The suggestion, based upon years of actual experience working with people from all income levels, is to pick a financial destination and then determine what your starting point is. This might seem self-evident, but many people do not know what their financial situation actually is. If you do not know where you are starting from, it is hard to know how to get where you want to go. Besides, we would not want to be like the tourist who pulled over in Shell Beach and asked a local how to get to Carencro. After a lot of thought, the response was “If I were going there, I wouldn’t start here.” Well, in the financial world, you have to start where you are.
The way to do this is to create two lists, a list of what you own and a list of what you owe. To start a list of what you own begin by identifying all your financial assets such as cash, checking account, savings account, investments, etc. Then, list items that you own, such as cars, boats, furniture, art, equipment, etc. Finally, list your real estate holdings, such as a home or rental property. When you add all these things up you will have a total asset number.

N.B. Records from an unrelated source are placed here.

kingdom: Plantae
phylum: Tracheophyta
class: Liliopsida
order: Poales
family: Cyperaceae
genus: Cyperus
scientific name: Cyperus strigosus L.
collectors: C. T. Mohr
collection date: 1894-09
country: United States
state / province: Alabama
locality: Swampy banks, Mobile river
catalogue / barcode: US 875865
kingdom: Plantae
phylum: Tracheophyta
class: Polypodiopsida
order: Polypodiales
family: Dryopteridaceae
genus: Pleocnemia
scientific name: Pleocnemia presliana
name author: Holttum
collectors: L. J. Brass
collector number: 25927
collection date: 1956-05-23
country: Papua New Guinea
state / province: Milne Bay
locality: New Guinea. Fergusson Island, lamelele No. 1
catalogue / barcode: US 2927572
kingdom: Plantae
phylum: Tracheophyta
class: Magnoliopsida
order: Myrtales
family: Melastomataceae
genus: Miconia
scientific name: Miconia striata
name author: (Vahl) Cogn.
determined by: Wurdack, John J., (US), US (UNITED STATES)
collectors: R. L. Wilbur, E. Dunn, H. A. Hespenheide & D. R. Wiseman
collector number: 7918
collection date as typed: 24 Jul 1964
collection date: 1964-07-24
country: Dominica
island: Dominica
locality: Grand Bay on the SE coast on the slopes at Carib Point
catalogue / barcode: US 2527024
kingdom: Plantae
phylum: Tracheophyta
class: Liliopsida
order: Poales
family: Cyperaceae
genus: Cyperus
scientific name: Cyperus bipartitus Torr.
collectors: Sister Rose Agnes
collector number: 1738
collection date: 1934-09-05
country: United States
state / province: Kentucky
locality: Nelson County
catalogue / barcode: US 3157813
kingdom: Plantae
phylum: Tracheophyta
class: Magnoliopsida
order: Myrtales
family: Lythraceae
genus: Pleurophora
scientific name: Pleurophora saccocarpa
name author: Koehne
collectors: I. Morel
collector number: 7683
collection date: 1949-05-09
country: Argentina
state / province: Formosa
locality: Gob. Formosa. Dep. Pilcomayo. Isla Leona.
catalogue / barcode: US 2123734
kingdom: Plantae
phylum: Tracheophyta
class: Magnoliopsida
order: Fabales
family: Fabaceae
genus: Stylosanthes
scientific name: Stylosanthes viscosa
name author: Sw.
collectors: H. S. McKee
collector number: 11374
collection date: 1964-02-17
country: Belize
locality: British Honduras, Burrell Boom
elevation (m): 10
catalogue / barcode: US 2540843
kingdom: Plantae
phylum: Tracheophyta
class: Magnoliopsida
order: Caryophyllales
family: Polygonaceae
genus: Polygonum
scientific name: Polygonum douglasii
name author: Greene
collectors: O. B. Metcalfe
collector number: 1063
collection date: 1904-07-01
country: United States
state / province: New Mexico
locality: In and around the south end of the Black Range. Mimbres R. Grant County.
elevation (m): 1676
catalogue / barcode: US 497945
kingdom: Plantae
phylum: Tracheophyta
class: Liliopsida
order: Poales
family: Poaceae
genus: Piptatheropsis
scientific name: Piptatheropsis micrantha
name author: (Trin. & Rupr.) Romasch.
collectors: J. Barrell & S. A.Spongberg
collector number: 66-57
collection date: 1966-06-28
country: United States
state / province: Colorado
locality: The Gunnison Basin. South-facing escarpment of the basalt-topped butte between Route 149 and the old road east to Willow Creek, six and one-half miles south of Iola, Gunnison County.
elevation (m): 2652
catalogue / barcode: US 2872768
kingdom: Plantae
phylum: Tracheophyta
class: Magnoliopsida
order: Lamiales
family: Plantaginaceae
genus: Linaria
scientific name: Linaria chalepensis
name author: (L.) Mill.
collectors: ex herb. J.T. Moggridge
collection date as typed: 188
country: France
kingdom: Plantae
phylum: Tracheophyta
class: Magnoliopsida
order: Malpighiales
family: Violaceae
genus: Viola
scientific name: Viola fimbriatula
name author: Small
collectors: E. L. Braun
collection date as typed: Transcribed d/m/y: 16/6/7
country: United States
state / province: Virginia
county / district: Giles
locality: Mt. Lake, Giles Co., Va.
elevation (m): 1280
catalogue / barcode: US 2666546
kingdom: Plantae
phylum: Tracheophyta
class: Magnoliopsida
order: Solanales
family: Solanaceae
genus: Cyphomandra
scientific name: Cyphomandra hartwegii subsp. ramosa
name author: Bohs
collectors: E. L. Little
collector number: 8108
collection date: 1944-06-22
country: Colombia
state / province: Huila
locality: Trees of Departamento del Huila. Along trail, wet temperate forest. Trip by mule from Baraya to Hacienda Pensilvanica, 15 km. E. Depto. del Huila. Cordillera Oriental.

Next list all the amounts of money you owe which includes credit card balances, payday loans, mortgage or car loans, and any other amount of money that you owe to anyone. This list when totaled is your amount of liabilities.
Once you complete these two lists, it is time to calculate your net worth. Your net worth is calculated by subtracting what you owe, your liabilities, from what you own, your assets. There is no need to panic if the number is negative. Many people, including me, will have negative net worth at some point in their lives. The point is to know your starting point.
If you are indeed in the hole, meaning that you owe more than you own, the first step is to quit digging. In other words, start spending only the amount of money you make or less going forward. Once you quit losing ground, you can begin the process of making progress towards your goal.
Ultimately, we encourage you to spend some time over the holidays to think about where your starting point is so that you may begin the steps to get to your financial destination.